* WORK REQUEST 1: In the forum post about Buddhist groups, who runs home owner associations and neighborhood watches?
* WORK REQUEST 2: Continue the forum post about Buddhist groups and the Sangha from where it ends.

* GIVEN PASSAGE:
━━━━━━━━━━

I hope my post wasn't too presumptuous. I may have read much into your posts that wasn't there. If so, I am sorry. Good luck.
Oh, and the low commitment stuff, that is true for all groups. Except those involving retirees, who essentially can dedicate themselves to recreational groups full time. That is why home owner associations, neighborhood watches, and so on are all run by old people. You just have to be at peace with the fact that memberships in groups is like an iceberg-- 90% of the members are invisible and only 10% show up and it isn't always the same 10%.
It's all about the marketing.
A Sangha is just those who take refuge in the Dharma and the Buddha.
Your hope for turning a Sangha into a "friends episode" may just be a way of trying to assuage the human condition, instead of facing and accepting what causes it.
That being said, the Sangha in my neck of the woods were once held up by a large Buddhist organization as an example of how social & spiritual needs can comfortably work together. In truth it took many years to evolve that way and perhaps was just us enjoying the company of other like minded practitioners intent on keeping their own ego's on a diet program. Those comings and goings of the many, is a sieving process that collects over time, folks who tend to share similar Dharmic aspirations and that can be a good ground to form Dharmic friendships.
The age deal is interesting.
40 years ago, the folks coming and going out of the Buddhist groups and Western Buddhist monasteries were mostly 20 year old, 10 years later the folks coming and going were mostly around 30, 10 years later 40, 10 yrs later 50, and so on.
I am still not sure what ever caused this particular aging demographic to become the main one forever finding and staying with Buddhism.

━━━━━━━━━━

Records from a dataset:
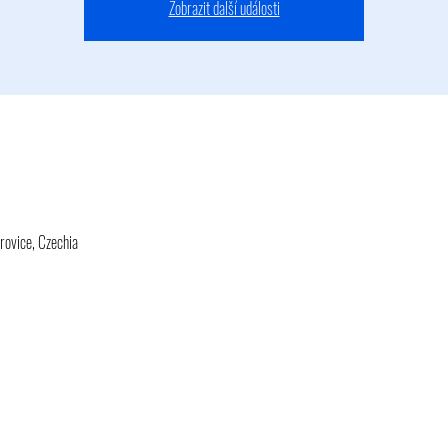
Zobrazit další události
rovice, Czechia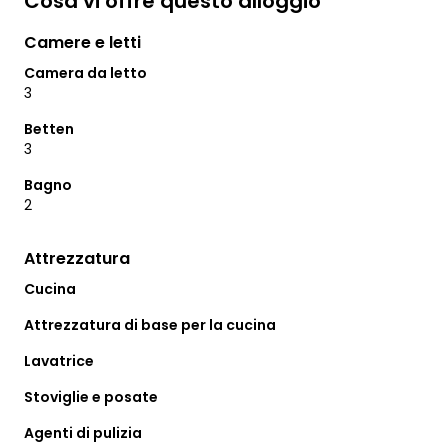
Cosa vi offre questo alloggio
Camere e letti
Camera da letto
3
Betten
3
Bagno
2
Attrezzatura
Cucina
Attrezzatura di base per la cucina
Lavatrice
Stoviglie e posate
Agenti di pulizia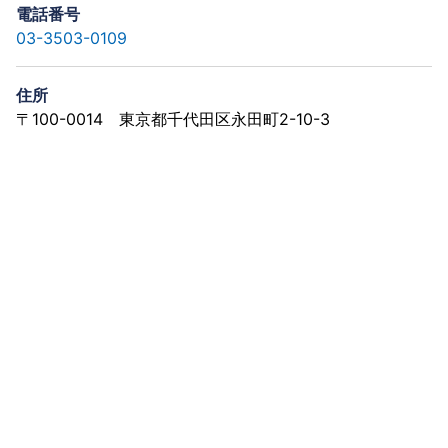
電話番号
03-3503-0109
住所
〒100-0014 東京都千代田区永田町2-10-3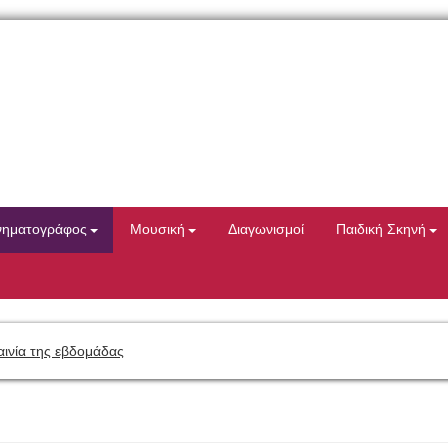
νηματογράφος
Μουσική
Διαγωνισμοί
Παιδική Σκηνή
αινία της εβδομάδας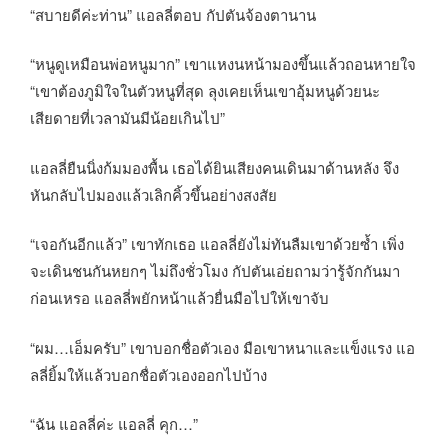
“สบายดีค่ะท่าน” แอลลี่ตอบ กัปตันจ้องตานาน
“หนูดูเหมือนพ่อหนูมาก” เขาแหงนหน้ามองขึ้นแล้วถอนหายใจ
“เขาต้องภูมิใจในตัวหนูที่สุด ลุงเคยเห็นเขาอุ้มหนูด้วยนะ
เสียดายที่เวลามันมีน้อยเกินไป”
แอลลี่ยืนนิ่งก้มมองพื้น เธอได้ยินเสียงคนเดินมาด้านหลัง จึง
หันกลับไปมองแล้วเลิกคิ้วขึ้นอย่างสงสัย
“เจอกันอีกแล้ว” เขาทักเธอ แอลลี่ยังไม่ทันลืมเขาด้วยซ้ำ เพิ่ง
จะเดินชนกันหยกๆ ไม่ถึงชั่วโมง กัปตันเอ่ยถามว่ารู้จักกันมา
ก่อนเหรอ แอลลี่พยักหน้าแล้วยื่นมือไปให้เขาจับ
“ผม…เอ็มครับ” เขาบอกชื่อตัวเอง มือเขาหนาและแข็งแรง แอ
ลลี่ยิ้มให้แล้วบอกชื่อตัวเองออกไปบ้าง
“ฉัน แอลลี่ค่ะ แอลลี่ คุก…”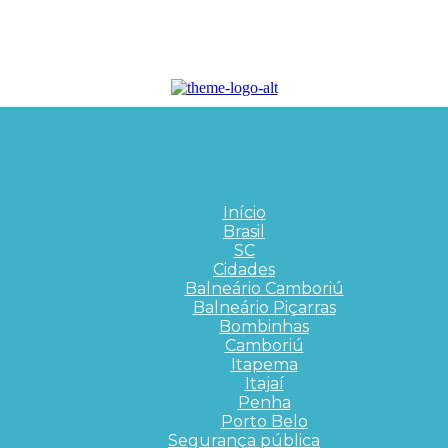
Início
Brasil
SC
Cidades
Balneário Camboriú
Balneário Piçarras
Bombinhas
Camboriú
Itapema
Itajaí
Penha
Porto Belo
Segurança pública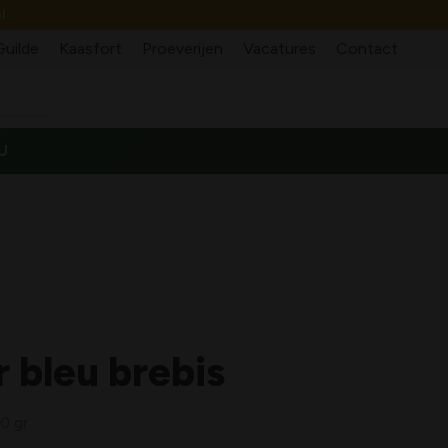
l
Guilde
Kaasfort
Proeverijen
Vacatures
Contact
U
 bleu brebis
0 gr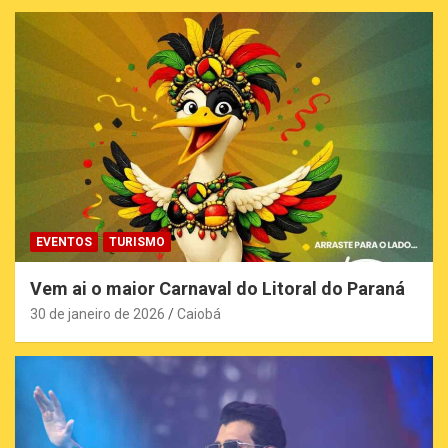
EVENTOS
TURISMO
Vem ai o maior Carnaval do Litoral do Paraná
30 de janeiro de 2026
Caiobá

━━━━━━━━━━

* WRITTEN ANSWER 1: Old people.

* WRITTEN ANSWER 2:
The Sangha I (rather infrequently now), attend is a bit of a mixture. Most of the members are older, however I've never found that to be an issue.
@vinlyn - I'm curious when you mention the Catholic church. In Australia, well Sydney in particular there has been a BIG change in attendance at the Churches my family (My dad and his side) attend and there are a lot of young people attending. I put it down to the priests though, they are genuinely caring, Christians who try to actually follow Jesus' teachings.
In metta,
Raven
In my home town in western NYS, the population has been pretty steady since I was a kid...with a slight increase. Yet, the Catholic Church there has become so moribund that it is now only a sub-parish, and has seen the number of weekly Masses decline by 75% (estimated). On the other hand, I recently attended a Catholic Church here in Colorado Springs that seems to be booming. So, I'm thinking that the "spirit of the community" and the leadership of the church still leads some Catholic churches to thrive, while in other places the Catholic populace no longer goes to church as a regular thing.